I guess you live inside a moment for years, move with it and feel it grow, and it sends out roots until it touches everything in sight.
After reading rave reviews of
Let the Great World Spin by Colum McCann, I decided it just might be the book for me. Drew obliged my fancy by purchasing it for me for my birthday. I just now (a couple weeks later) got around to reading it. For those who haven't heard, the story revolves (I use that term loosely) around the high-wire walk between the Twin Towers of the funambulist, Phillipe Petit way back in 1974 and the lives of the people of New York.
How I feel about this book is a little complicated (the reaction I think McCann must have been working towards) - it is not a bad book, but it is not a book that I would recommend highly. It may be a book for you. It was a
section of a book for me. McCann seemed to hit his writing stride about two-thirds of the way through the book. Much like Anita Shreeve's
The Weight of Water (reviewed
here), there are small sections of this book that are perfect. Other parts of the book have great turns of phrases, some of the time. Other phrases seem contrived, like he was attempting to be clever, to be deeper than he really is. Also of annoyance was the extended use of fragments and repetition (At times I felt like I was listening to certain Alanis Morrisette songs on repeat). The result is tedium - a desire to be at the end, to be finished with the multi-layered story. I finally got there.

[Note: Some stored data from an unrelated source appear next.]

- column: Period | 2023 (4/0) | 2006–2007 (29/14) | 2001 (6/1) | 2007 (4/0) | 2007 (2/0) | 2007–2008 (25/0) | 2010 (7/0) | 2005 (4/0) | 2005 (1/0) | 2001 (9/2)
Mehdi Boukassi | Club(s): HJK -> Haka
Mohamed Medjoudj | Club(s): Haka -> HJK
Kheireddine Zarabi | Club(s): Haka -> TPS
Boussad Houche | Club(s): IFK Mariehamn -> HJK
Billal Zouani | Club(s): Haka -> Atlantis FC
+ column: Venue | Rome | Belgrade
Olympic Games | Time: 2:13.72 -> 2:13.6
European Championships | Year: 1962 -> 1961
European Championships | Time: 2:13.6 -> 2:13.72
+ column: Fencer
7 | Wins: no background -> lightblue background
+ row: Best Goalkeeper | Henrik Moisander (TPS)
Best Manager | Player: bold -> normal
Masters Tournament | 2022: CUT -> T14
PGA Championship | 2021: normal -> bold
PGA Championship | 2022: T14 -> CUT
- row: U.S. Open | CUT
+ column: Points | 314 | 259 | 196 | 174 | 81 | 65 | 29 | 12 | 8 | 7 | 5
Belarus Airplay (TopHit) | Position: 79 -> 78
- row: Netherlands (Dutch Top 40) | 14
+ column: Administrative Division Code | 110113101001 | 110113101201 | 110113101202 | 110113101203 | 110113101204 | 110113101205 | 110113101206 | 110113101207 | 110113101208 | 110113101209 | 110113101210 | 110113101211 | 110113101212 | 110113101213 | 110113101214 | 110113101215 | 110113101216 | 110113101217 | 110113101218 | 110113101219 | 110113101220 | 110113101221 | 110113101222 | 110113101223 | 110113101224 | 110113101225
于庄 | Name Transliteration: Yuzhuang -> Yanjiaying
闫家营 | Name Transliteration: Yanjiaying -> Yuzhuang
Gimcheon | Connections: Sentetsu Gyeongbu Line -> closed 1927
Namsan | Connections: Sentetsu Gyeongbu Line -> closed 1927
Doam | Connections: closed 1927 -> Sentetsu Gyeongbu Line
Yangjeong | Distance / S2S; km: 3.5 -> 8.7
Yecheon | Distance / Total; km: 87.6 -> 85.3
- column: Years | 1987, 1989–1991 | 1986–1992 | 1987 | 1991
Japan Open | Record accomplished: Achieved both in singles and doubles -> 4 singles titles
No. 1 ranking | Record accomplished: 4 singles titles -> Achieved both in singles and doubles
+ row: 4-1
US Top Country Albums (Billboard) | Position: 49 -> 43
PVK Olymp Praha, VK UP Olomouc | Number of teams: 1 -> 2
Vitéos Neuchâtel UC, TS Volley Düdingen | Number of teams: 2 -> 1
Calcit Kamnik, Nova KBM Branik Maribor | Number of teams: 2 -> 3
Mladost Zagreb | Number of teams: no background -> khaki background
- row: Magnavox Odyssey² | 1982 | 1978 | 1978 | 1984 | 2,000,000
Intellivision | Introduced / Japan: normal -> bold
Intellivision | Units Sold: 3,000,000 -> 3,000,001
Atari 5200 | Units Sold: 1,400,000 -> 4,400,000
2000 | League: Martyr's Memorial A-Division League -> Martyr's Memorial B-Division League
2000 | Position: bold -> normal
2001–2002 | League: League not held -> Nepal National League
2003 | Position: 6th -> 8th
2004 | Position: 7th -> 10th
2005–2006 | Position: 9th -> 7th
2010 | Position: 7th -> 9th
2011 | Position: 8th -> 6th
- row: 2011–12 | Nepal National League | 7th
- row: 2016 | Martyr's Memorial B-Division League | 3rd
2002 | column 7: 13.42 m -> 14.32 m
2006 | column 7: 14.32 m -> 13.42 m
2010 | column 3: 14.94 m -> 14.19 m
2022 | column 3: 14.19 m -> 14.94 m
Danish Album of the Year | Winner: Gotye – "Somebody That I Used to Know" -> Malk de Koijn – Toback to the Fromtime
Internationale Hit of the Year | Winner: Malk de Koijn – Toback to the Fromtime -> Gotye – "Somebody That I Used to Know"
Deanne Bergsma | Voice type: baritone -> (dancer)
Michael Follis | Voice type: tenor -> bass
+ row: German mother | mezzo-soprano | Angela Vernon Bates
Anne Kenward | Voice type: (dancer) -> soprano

It seems I have read a lot of modern authors lately who prefer to tell their stories in layers. It is not an altogether bad thing, but it can be a little disjointed. I find myself comparing the level of writing in each narrative. Some sections are written better than others; and, by comparison, the rest suffer. In this book certain characters seem almost unnecessary (i.e. the graffiti obsessed photog., the computer nerds from California); like McCann wrote them, became attached to them, but forgot to attach them to the rest of the story.
For the characters that do connect with one another, there are many similarities to their stories - linking them, showing them to be part of the human experience. Each character has a life defined by decisions made. The decisions can be as distinct as taking priestly vows or taking a stroll (prostitution); or they can be as similar as taking the rap on a hit-and-run or going to prison for a loved one for a robbery. Thus, each of the characters must live with the choices, some are driven to drink, some to suicidal thoughts,some to death. There is a sadness that pervades the narrative due, not just to regret, but also to the inevitable consequences of self-determination.
New York had a way of doing that. Every now and then the city shook is soul out. It assailed you with an image, or a day, or a crime, or a terror, or a beauty so difficult to wrap your mind around that you had to shake your head in disbelief.
The story, told with the hindsight of the events of 9/11, is saturated with what could only be described as references to the events of that day. The above quote speaks to that. Additionally, the sadness of not being able to climb to the heights of the towers that once were is expressed here: "Sometimes you've got to go up to a very high floor to see what the past has done to the present." McCann includes a reference to the lack of a memorial at Ground Zero:
He had said to his wife many times that the past disappeared in the city. It was why there weren't many monuments around...nobody felt a need to lay claim to history. Why bother? You couldn't eat a statue. You couldn't screw a monument. You couldn't wring a million dollars out of a piece of brass.
What is left, and what is the point of the book, is the memory of individuals. The memory of the early morning high-rise walk of a slight man with cops crying out to get him to stop. The memory of the moment choices were made that changed the course of a life. The memory of when everything was just as it should be. Before. And how transitory those moments are. The world spins on but the memories are what endures.
Rating: 4.5 out of 7
-L
NOTE: A friend of mine mentioned she picked this up on audio book. I might give this a try because it may help with the tedium of the fragments and repetition. Anybody heard this audio book?